--- START ---
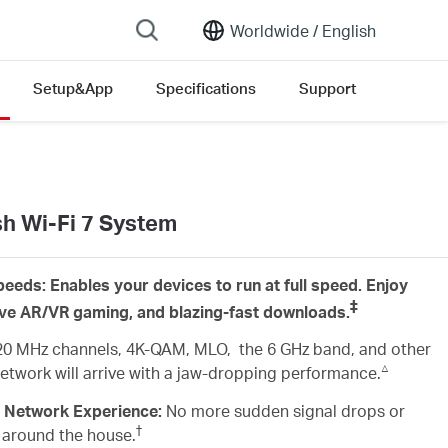
Worldwide /
English
Setup&App
Specifications
Support
version list
 Wi-Fi 7 System
eeds: Enables your devices to run at full speed. Enjoy
‡
ive AR/VR gaming, and blazing-fast downloads.
20 MHz channels, 4K-QAM, MLO, the 6 GHz band, and other
△
 network will arrive with a jaw-dropping performance.
 Network Experience:
No more sudden signal drops or
†
 around the house.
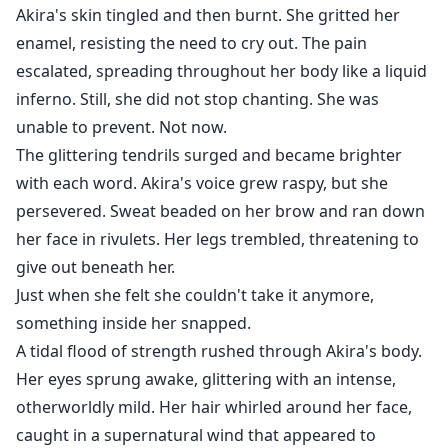
Akira's skin tingled and then burnt. She gritted her
enamel, resisting the need to cry out. The pain
escalated, spreading throughout her body like a liquid
inferno. Still, she did not stop chanting. She was
unable to prevent. Not now.
The glittering tendrils surged and became brighter
with each word. Akira's voice grew raspy, but she
persevered. Sweat beaded on her brow and ran down
her face in rivulets. Her legs trembled, threatening to
give out beneath her.
Just when she felt she couldn't take it anymore,
something inside her snapped.
A tidal flood of strength rushed through Akira's body.
Her eyes sprung awake, glittering with an intense,
otherworldly mild. Her hair whirled around her face,
caught in a supernatural wind that appeared to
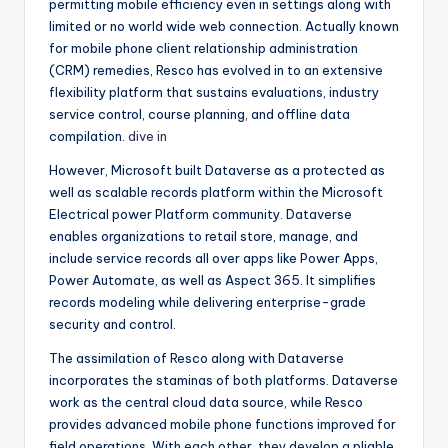
permitting mobile efficiency even in settings along with
limited or no world wide web connection. Actually known
for mobile phone client relationship administration
(CRM) remedies, Resco has evolved in to an extensive
flexibility platform that sustains evaluations, industry
service control, course planning, and offline data
compilation.
dive in
However, Microsoft built Dataverse as a protected as
well as scalable records platform within the Microsoft
Electrical power Platform community. Dataverse
enables organizations to retail store, manage, and
include service records all over apps like Power Apps,
Power Automate, as well as Aspect 365. It simplifies
records modeling while delivering enterprise-grade
security and control.
The assimilation of Resco along with Dataverse
incorporates the staminas of both platforms. Dataverse
work as the central cloud data source, while Resco
provides advanced mobile phone functions improved for
field operations. With each other, they develop a pliable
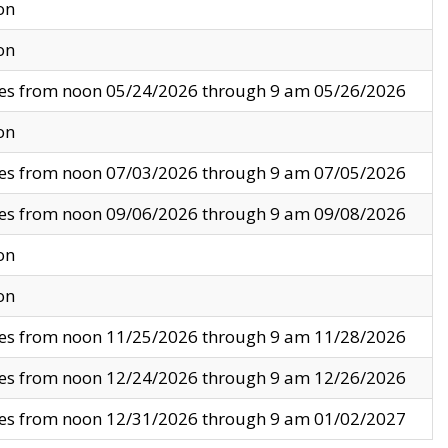
on
on
ves from noon 05/24/2026 through 9 am 05/26/2026
on
ves from noon 07/03/2026 through 9 am 07/05/2026
ves from noon 09/06/2026 through 9 am 09/08/2026
on
on
ves from noon 11/25/2026 through 9 am 11/28/2026
ves from noon 12/24/2026 through 9 am 12/26/2026
ves from noon 12/31/2026 through 9 am 01/02/2027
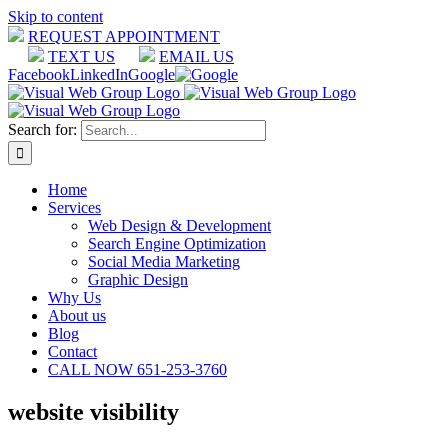
Skip to content
REQUEST APPOINTMENT
TEXT US
EMAIL US
Facebook
LinkedIn
Google
Search for:
Home
Services
Web Design & Development
Search Engine Optimization
Social Media Marketing
Graphic Design
Why Us
About us
Blog
Contact
CALL NOW 651-253-3760
website visibility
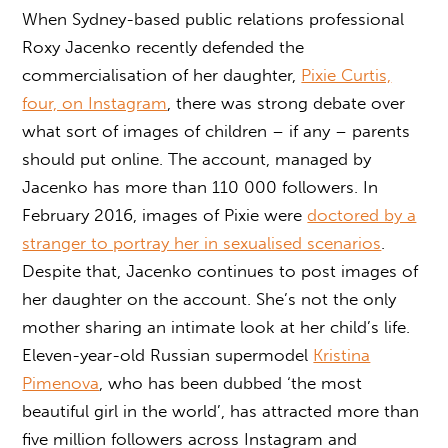
When Sydney-based public relations professional
Roxy Jacenko recently defended the
commercialisation of her daughter,
Pixie Curtis,
four, on Instagram
, there was strong debate over
what sort of images of children – if any – parents
should put online. The account, managed by
Jacenko has more than 110 000 followers. In
February 2016, images of Pixie were
doctored by a
stranger to portray her in sexualised scenarios
.
Despite that, Jacenko continues to post images of
her daughter on the account. She’s not the only
mother sharing an intimate look at her child’s life.
Eleven-year-old Russian supermodel
Kristina
Pimenova
, who has been dubbed ‘the most
beautiful girl in the world’, has attracted more than
five million followers across Instagram and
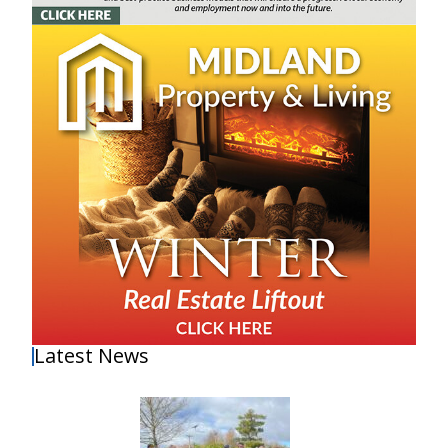
Latest News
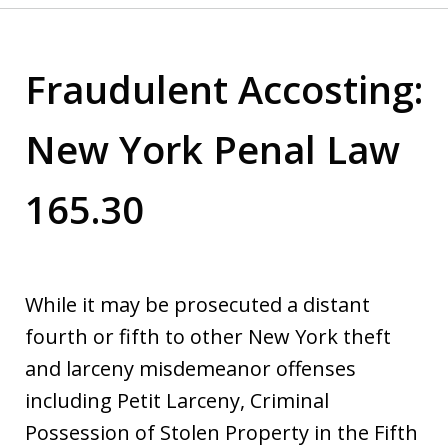
Fraudulent Accosting:
New York Penal Law
165.30
While it may be prosecuted a distant
fourth or fifth to other New York theft
and larceny misdemeanor offenses
including Petit Larceny, Criminal
Possession of Stolen Property in the Fifth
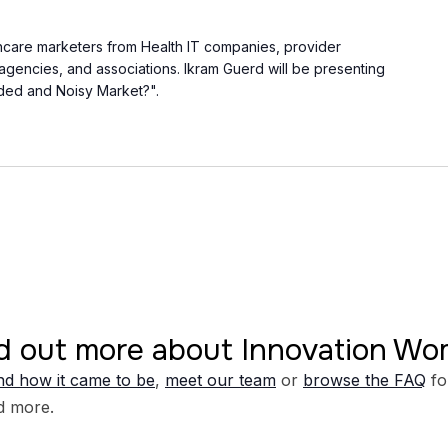
thcare marketers from Health IT companies, provider
, agencies, and associations. Ikram Guerd will be presenting
ded and Noisy Market?".
d out more about Innovation W
d how it came to be
,
meet our team
or
browse the FAQ
fo
d more.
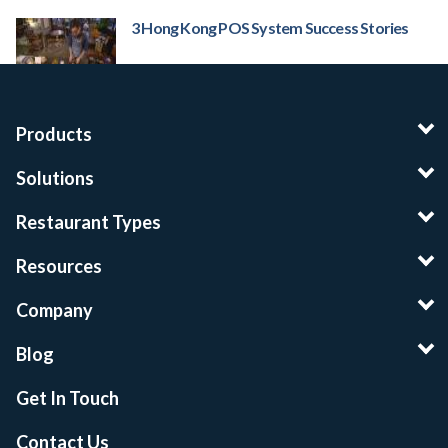
3 Hong Kong POS System Success Stories
Products
Solutions
Restaurant Types
Resources
Company
Blog
Get In Touch
Contact Us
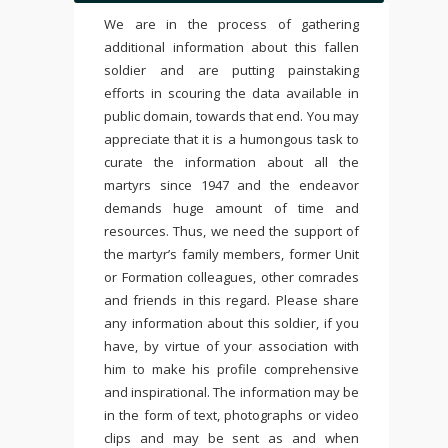
We are in the process of gathering
additional information about this fallen
soldier and are putting painstaking
efforts in scouring the data available in
public domain, towards that end. You may
appreciate that it is a humongous task to
curate the information about all the
martyrs since 1947 and the endeavor
demands huge amount of time and
resources. Thus, we need the support of
the martyr’s family members, former Unit
or Formation colleagues, other comrades
and friends in this regard. Please share
any information about this soldier, if you
have, by virtue of your association with
him to make his profile comprehensive
and inspirational. The information may be
in the form of text, photographs or video
clips and may be sent as and when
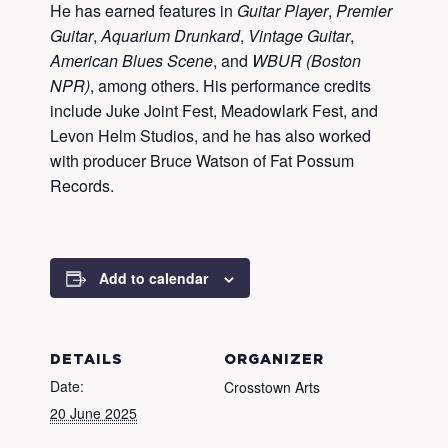
He has earned features in
Guitar Player
,
Premier
Guitar
,
Aquarium Drunkard
,
Vintage Guitar
,
American Blues Scene
, and
WBUR (Boston
NPR)
, among others. His performance credits
include Juke Joint Fest, Meadowlark Fest, and
Levon Helm Studios, and he has also worked
with producer Bruce Watson of Fat Possum
Records.
Add to calendar
DETAILS
ORGANIZER
Date:
Crosstown Arts
20 June 2025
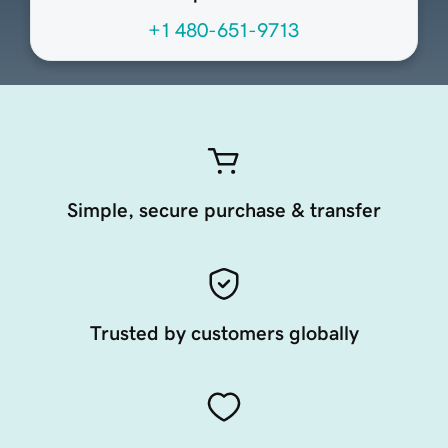
+1 480-651-9713
Simple, secure purchase & transfer
Trusted by customers globally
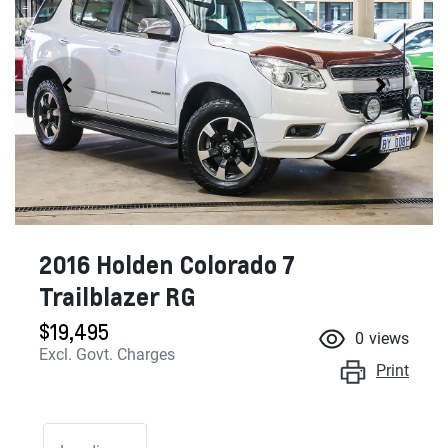
2016 Holden Colorado 7
Trailblazer RG
$19,495
0
views
Excl. Govt. Charges
Print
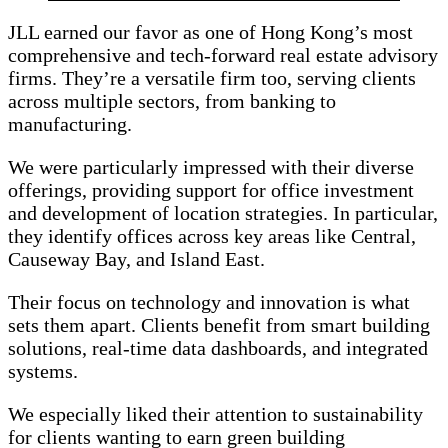
JLL earned our favor as one of Hong Kong’s most
comprehensive and tech-forward real estate advisory
firms. They’re a versatile firm too, serving clients
across multiple sectors, from banking to
manufacturing.
We were particularly impressed with their diverse
offerings, providing support for office investment
and development of location strategies. In particular,
they identify offices across key areas like Central,
Causeway Bay, and Island East.
Their focus on technology and innovation is what
sets them apart. Clients benefit from smart building
solutions, real-time data dashboards, and integrated
systems.
We especially liked their attention to sustainability
for clients wanting to earn green building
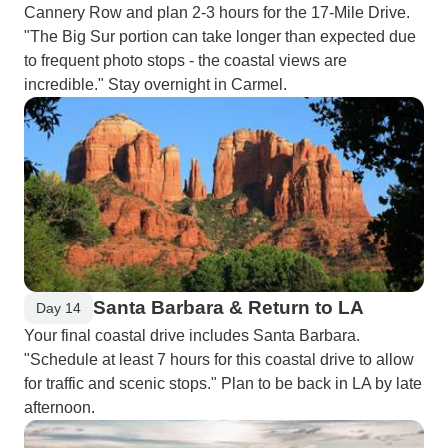
Cannery Row and plan 2-3 hours for the 17-Mile Drive.
"The Big Sur portion can take longer than expected due
to frequent photo stops - the coastal views are
incredible." Stay overnight in Carmel.
Santa Barbara & Return to LA
Day 14
Your final coastal drive includes Santa Barbara.
"Schedule at least 7 hours for this coastal drive to allow
for traffic and scenic stops." Plan to be back in LA by late
afternoon.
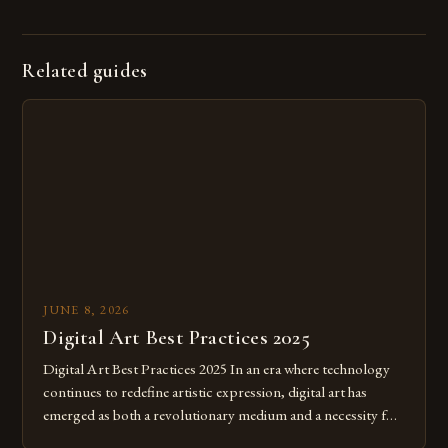
Related guides
JUNE 8, 2026
Digital Art Best Practices 2025
Digital Art Best Practices 2025 In an era where technology
continues to redefine artistic expression, digital art has
emerged as both a revolutionary medium and a necessity for
modern creatives. As we move further into 2025, mastering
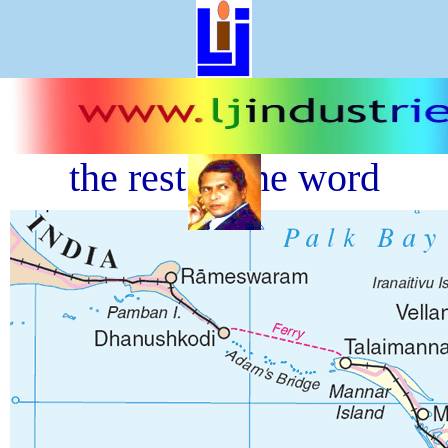
<<<
Previous
----||----
Next
>>>
Sri lanka brige- joining to
the rest of the word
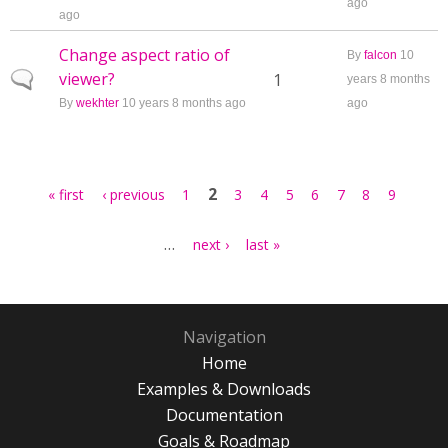
ago
ago
Change aspect ratio of
By
falcon
10
viewer?
Normal topic
1
years 8 months
By
wekhter
10 years 8 months ago
ago
Pages
2
« first
‹ previous
1
3
4
5
6
7
8
9
…
next ›
last »
Navigation
Home
Examples & Downloads
Documentation
Goals & Roadmap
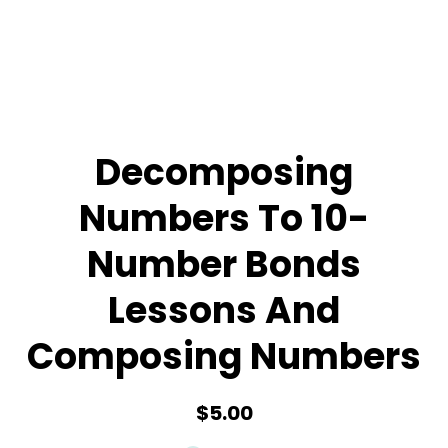
Decomposing
Numbers To 10-
Number Bonds
Lessons And
Composing Numbers
$5.00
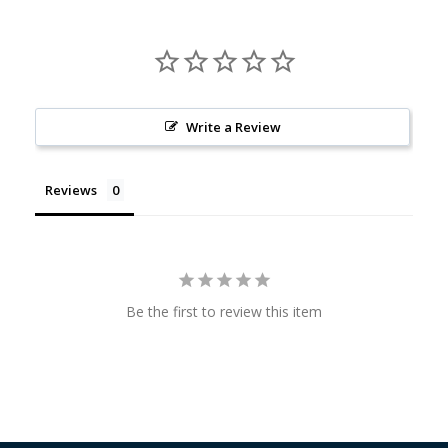
Write a Review
Reviews
Be the first to review this item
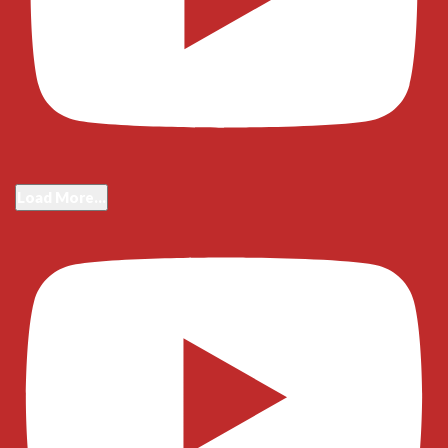
Load More...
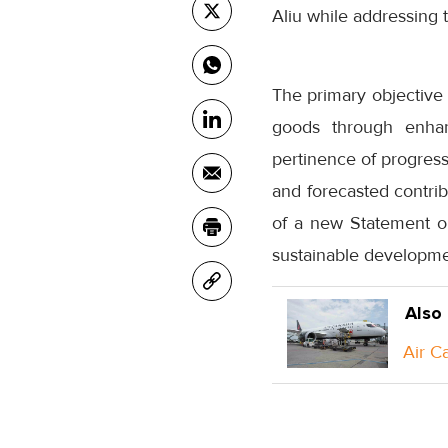
Aliu while addressing
The primary objective 
goods through enhan
pertinence of progress 
and forecasted contri
of a new Statement o
sustainable developmen
Also
Air C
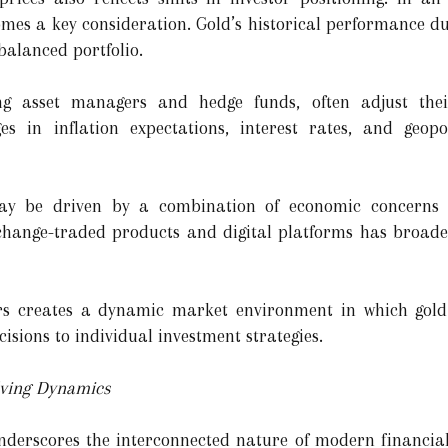
omes a key consideration. Gold’s historical performance du
balanced portfolio.
uding asset managers and hedge funds, often adjust th
 in inflation expectations, interest rates, and geopol
 may be driven by a combination of economic concerns
xchange-traded products and digital platforms has broade
rs creates a dynamic market environment in which gold 
cisions to individual investment strategies.
lving Dynamics
 underscores the interconnected nature of modern financi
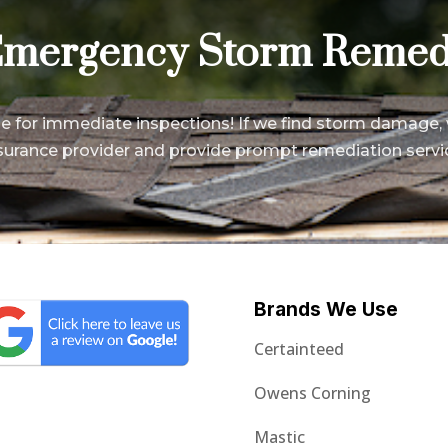
mergency Storm Remed
le for immediate inspections! If we find storm damage, 
surance provider and provide prompt remediation servi
Brands We Use
Certainteed
Owens Corning
Mastic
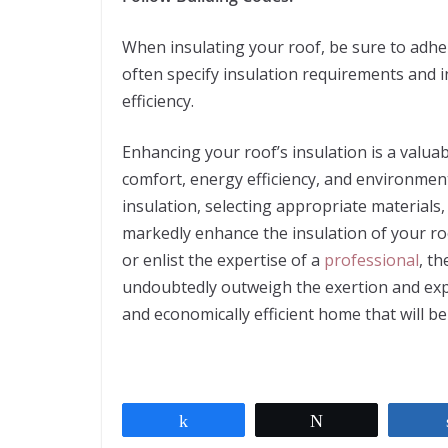
When insulating your roof, be sure to adher
often specify insulation requirements and 
efficiency.
Enhancing your roof’s insulation is a valua
comfort, energy efficiency, and environment
insulation, selecting appropriate materials, 
markedly enhance the insulation of your r
or enlist the expertise of a
professional
, t
undoubtedly outweigh the exertion and expe
and economically efficient home that will be
Share
Tweet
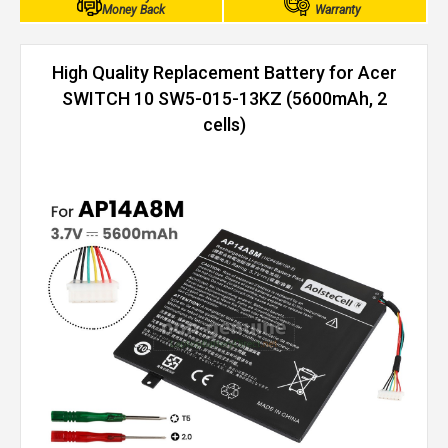
Money Back
Warranty
High Quality Replacement Battery for Acer
SWITCH 10 SW5-015-13KZ (5600mAh, 2
cells)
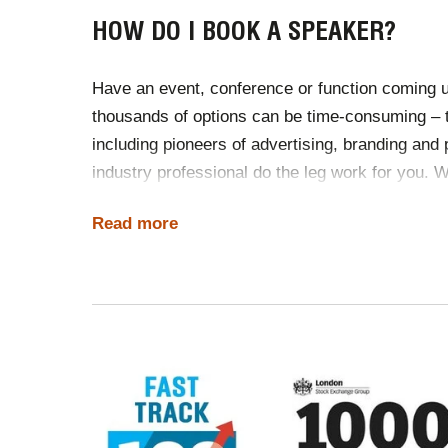
HOW DO I BOOK A SPEAKER?
Have an event, conference or function coming u
thousands of options can be time-consuming –
including pioneers of advertising, branding and
industry professional do the leg work for you. W
like contracts, travel and international working 
Read more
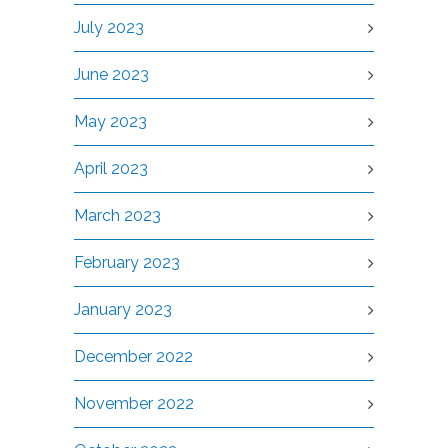
July 2023
June 2023
May 2023
April 2023
March 2023
February 2023
January 2023
December 2022
November 2022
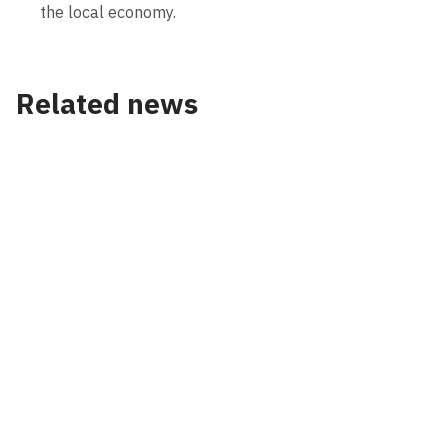
the local economy.
Related news
News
--- END ---
WHAT THE TASK REQUIRES
Starting at the line above that holds "New York Penal Law", repeat every line exactly down to and including the line that holds "ded and Noisy", then stop. Do not carry over any pictures.

RESULT OF THIS EXERCISE
New York Penal Law
165.30
While it may be prosecuted a distant
fourth or fifth to other New York theft
and larceny misdemeanor offenses
including Petit Larceny, Criminal
Possession of Stolen Property in the Fifth
thcare marketers from Health IT companies, provider
, agencies, and associations. Ikram Guerd will be presenting
ded and Noisy Market?".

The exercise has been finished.